The former head of British intelligence predicted Russian President Vladimir Putin will be out of power by next year and in a medical facility for long-term illness.
Sir Richard Dearlove was head of the UK’s Secret Intelligence Service, also known as MI6, from 1999 to 2004. He made the predictions about Putin on Wednesday during an episode of the podcast One Decision, which he co-hosts.
“I’m really going to stick my neck out. I think he’ll be gone by 2023. But probably into the sanatorium, from which he will not emerge as the leader of Russia,” he said, adding that the sanatorium would be a way to move Putin out of power without a coup.
Dearlove’s prediction is in step with other recent reports suggesting Putin is ill and could soon lose power.
Bellingcat’s Christo Grozev, an expert on Russian security, said last week top Kremlin security officials believe the war in Ukraine is “lost” and that Putin is losing his grip on power.
Ukraine military intelligence chief Maj. Gen. Kyrylo Budanov told Sky News last week Putin was in “a very bad psychological and physical condition and he is very sick.” Budanov also said he was “optimistic” Ukraine would prevail and that the war would be “over by the end of the year.”
Former British spy Christopher Steele recently said sources told him Putin is seriously ill and regularly leaves meetings for medical treatment, contributing to “increasing disarray in the Kremlin.” Steele, who led MI6’s Russia desk for years, compiled the infamous Trump-Russia dossier, much of which was discredited.
The state of Putin’s health cannot be confirmed, though his rumored conditions include ailments like dementia, Parkinson’s disease, and blood cancer.
Dearlove also said there is no succession plan in Russian leadership, but said if Putin did enter a medical facility, the most likely person to step up is Nikolai Patrushev, the secretary of the Security Council of Russia.

Listed records:
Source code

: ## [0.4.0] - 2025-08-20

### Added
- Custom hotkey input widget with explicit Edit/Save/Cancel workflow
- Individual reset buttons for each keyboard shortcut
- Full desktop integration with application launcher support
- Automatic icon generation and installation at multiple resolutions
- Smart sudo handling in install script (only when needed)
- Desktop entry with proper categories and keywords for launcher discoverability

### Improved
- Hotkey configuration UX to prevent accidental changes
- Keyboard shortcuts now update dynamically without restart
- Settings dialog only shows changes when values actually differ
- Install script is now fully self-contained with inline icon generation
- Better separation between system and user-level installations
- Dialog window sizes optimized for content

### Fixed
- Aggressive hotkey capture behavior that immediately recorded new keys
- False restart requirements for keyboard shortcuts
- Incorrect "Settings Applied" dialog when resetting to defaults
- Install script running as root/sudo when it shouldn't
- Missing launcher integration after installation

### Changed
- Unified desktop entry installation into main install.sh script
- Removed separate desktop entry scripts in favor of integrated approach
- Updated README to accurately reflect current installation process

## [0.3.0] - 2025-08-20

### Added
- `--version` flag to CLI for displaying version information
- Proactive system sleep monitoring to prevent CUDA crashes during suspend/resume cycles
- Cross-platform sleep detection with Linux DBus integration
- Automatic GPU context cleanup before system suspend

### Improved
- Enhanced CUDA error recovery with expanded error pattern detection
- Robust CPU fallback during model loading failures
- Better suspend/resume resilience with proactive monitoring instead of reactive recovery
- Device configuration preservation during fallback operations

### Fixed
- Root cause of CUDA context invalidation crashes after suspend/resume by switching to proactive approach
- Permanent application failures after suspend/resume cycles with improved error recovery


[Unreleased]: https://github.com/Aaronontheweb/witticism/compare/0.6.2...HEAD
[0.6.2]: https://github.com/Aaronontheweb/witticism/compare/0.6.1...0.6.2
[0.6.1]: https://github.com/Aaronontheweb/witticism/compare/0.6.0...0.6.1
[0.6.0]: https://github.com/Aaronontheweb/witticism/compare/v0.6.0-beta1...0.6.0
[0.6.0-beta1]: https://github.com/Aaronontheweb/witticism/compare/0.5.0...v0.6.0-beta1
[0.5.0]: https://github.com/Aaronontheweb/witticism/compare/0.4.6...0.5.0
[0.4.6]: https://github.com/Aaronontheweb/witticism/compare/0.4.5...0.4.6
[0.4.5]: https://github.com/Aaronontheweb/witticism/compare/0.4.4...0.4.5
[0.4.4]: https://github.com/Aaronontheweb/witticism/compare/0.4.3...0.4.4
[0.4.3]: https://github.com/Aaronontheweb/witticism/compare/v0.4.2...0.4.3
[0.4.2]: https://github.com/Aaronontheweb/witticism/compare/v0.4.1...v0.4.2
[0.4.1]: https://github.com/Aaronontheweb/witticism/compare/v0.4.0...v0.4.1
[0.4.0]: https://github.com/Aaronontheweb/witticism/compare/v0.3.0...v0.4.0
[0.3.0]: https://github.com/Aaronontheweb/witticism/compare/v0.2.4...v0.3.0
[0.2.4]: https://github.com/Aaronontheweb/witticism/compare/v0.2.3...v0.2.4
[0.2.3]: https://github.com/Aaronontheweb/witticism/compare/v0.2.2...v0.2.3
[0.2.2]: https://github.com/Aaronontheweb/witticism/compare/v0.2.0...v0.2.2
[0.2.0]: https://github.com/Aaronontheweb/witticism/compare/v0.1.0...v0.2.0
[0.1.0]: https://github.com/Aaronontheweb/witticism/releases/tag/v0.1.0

Instructions:
1. In the article on Putin's health, who does Dearlove name as the most likely person to step up if Putin enters a medical facility?
2. Copy word for word the stretch of the Putin article from "Dearlove’s prediction is" through "grip on power.".

Numbered answers:
1. Nikolai Patrushev, the secretary of the Security Council of Russia.

2.
Dearlove’s prediction is in step with other recent reports suggesting Putin is ill and could soon lose power.
Bellingcat’s Christo Grozev, an expert on Russian security, said last week top Kremlin security officials believe the war in Ukraine is “lost” and that Putin is losing his grip on power.